## Records to process
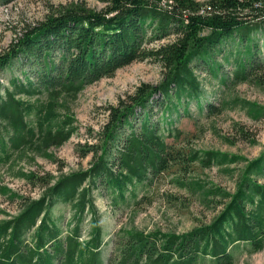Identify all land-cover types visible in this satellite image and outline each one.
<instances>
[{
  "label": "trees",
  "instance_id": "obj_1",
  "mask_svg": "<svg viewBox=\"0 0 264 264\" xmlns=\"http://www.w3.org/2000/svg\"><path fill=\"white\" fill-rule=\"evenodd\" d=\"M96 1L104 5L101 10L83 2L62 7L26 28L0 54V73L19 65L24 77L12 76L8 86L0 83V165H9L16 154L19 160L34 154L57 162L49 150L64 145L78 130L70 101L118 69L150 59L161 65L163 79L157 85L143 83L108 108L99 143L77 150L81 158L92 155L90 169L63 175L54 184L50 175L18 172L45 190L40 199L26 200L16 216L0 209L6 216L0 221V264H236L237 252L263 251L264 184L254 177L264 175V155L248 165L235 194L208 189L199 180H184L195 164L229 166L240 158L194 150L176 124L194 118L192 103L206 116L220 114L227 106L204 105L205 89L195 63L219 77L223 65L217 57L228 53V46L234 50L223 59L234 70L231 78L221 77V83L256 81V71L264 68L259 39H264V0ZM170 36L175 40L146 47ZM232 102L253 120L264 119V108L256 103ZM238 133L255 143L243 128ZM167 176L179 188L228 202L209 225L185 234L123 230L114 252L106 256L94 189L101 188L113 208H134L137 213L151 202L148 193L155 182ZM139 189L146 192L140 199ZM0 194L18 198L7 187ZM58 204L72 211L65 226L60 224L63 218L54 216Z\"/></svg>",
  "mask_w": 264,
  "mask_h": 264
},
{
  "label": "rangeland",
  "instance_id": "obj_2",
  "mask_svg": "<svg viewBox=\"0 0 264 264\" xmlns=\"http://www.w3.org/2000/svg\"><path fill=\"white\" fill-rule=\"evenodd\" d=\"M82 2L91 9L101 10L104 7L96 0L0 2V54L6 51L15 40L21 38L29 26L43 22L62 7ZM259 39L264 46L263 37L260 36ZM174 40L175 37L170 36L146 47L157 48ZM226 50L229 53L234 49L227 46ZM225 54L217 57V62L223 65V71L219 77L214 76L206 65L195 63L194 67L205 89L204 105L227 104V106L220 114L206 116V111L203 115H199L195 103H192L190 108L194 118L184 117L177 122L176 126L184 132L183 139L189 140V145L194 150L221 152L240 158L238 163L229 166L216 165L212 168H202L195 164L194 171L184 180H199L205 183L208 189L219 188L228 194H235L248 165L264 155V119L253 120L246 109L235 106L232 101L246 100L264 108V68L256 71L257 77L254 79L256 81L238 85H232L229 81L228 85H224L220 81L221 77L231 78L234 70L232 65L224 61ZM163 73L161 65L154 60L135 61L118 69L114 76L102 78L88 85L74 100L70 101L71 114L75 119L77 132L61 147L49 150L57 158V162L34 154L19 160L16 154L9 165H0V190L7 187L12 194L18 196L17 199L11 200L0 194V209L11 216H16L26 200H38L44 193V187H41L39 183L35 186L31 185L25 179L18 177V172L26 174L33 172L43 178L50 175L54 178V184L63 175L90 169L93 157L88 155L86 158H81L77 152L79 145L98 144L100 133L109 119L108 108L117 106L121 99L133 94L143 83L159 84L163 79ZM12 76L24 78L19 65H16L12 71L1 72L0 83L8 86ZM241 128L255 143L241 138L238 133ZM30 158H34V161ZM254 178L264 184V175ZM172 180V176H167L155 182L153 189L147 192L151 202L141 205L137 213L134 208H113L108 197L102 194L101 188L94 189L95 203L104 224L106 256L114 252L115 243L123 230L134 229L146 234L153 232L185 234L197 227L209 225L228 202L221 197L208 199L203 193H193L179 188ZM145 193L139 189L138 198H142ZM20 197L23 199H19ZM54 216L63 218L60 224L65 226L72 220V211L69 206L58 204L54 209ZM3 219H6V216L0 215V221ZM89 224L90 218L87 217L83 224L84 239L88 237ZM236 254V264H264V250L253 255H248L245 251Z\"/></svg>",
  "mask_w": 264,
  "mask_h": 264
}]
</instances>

--

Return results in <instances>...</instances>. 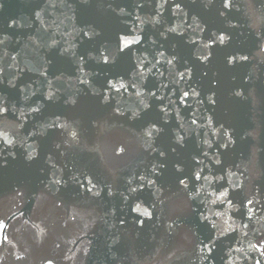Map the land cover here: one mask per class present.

--

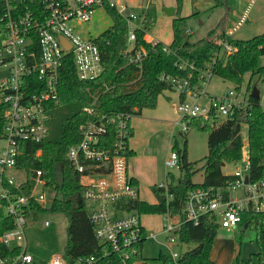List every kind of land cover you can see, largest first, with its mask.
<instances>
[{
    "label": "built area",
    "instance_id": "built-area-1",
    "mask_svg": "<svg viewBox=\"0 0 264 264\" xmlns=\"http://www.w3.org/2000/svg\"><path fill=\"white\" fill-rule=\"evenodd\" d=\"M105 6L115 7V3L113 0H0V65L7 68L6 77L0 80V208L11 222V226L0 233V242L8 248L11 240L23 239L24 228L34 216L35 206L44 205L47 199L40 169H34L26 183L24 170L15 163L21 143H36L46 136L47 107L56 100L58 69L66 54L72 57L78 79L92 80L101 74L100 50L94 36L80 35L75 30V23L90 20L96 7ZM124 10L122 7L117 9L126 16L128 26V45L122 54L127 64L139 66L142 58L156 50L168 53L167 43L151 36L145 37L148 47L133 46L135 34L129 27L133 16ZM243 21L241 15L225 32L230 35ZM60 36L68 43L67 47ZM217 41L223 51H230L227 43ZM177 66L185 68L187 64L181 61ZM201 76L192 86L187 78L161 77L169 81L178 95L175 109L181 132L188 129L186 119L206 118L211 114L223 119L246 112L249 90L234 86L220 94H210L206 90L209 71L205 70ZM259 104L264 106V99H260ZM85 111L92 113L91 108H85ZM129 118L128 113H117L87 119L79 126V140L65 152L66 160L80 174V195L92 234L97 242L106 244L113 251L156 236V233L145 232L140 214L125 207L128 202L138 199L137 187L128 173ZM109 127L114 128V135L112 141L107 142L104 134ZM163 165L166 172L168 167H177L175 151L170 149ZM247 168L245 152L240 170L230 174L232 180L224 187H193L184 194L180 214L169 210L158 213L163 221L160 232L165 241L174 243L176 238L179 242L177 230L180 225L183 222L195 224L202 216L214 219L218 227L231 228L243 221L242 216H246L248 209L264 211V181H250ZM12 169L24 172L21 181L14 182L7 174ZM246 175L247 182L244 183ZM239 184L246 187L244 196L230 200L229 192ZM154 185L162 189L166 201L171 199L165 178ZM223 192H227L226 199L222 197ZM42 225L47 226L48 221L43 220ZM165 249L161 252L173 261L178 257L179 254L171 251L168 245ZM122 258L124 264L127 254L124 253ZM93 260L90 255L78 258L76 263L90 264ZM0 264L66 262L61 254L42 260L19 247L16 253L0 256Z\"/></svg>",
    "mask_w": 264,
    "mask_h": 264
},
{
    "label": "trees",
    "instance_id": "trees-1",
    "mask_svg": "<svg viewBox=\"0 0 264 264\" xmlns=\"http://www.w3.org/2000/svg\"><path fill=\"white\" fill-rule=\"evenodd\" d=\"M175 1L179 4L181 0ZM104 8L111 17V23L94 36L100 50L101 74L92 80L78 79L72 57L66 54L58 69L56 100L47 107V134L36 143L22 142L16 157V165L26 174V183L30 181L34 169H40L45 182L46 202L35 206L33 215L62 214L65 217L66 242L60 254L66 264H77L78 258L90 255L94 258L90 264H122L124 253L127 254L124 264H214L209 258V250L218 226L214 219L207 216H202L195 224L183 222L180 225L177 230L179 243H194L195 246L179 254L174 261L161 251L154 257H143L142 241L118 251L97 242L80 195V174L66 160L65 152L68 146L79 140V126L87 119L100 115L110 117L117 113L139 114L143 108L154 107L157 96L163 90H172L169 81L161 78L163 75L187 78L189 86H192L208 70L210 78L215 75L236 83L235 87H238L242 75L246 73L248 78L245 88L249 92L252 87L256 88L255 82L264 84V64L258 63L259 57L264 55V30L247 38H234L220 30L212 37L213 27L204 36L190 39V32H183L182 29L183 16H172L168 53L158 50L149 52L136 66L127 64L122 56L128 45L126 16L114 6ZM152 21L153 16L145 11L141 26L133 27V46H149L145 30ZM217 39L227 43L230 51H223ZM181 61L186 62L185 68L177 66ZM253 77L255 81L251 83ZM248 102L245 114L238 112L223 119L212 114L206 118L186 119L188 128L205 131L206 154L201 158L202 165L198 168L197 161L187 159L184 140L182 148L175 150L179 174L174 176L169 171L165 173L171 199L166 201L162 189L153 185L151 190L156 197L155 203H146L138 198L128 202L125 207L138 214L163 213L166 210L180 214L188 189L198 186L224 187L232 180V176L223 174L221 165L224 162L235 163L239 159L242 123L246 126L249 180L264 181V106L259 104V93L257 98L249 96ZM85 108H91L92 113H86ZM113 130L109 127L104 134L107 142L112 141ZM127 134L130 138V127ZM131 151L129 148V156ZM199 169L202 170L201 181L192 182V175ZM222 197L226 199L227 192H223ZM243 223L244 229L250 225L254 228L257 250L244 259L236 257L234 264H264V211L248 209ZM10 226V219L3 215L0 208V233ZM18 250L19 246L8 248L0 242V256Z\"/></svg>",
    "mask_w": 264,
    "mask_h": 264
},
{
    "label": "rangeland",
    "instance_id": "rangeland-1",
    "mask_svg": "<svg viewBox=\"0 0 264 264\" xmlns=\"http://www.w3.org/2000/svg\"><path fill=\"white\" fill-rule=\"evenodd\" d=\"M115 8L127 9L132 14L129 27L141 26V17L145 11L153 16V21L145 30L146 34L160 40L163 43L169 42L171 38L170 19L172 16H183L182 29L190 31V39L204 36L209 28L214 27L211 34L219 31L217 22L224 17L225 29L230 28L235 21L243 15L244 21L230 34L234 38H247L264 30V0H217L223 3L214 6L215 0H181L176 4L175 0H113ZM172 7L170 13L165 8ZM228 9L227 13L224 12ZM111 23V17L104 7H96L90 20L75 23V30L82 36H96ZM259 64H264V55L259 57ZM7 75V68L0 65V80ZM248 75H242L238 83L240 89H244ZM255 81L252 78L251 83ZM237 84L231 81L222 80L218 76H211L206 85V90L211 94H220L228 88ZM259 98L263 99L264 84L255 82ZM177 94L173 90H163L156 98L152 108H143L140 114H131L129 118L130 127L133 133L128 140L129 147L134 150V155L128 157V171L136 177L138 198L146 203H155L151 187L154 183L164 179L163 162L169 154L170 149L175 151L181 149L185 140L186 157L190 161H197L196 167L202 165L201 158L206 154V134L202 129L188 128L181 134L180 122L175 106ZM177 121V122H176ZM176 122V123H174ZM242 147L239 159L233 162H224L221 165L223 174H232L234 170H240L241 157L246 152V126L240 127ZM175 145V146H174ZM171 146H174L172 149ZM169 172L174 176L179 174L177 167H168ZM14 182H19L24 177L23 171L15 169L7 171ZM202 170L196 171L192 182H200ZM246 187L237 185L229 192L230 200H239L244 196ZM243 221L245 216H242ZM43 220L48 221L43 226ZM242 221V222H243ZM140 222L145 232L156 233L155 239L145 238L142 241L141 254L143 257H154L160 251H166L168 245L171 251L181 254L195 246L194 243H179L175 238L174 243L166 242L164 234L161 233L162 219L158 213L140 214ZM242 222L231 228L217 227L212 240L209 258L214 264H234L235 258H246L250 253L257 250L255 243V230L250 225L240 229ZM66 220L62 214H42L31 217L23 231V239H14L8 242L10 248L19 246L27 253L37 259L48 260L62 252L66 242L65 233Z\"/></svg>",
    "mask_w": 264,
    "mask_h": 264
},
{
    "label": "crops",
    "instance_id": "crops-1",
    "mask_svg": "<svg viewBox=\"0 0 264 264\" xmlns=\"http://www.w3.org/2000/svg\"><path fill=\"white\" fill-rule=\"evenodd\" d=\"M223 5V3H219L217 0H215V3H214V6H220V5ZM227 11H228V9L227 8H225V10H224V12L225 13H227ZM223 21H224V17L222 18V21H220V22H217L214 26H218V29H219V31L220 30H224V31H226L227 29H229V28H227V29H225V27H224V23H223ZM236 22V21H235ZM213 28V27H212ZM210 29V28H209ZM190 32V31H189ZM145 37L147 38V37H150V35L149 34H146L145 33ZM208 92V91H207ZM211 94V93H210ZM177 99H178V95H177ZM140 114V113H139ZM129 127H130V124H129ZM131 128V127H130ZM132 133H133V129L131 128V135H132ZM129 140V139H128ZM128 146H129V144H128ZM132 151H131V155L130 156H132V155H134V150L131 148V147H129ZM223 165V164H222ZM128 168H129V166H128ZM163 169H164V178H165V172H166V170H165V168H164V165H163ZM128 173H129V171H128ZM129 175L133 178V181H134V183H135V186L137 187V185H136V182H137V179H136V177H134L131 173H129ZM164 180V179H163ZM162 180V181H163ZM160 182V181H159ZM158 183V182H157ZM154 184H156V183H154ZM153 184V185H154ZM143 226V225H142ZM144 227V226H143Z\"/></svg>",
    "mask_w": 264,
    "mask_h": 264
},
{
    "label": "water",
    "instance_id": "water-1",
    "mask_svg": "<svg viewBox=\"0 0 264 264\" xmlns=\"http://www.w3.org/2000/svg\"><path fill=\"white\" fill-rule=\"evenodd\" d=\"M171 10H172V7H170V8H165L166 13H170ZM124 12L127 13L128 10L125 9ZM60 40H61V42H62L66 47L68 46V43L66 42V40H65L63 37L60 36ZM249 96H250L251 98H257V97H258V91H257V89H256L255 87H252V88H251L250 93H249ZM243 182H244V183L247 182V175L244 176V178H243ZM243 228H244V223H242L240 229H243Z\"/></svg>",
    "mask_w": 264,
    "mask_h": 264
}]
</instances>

## Aim
How many lines in the listing above contain the string "area"? Reply with the number alone.

## Full answer
2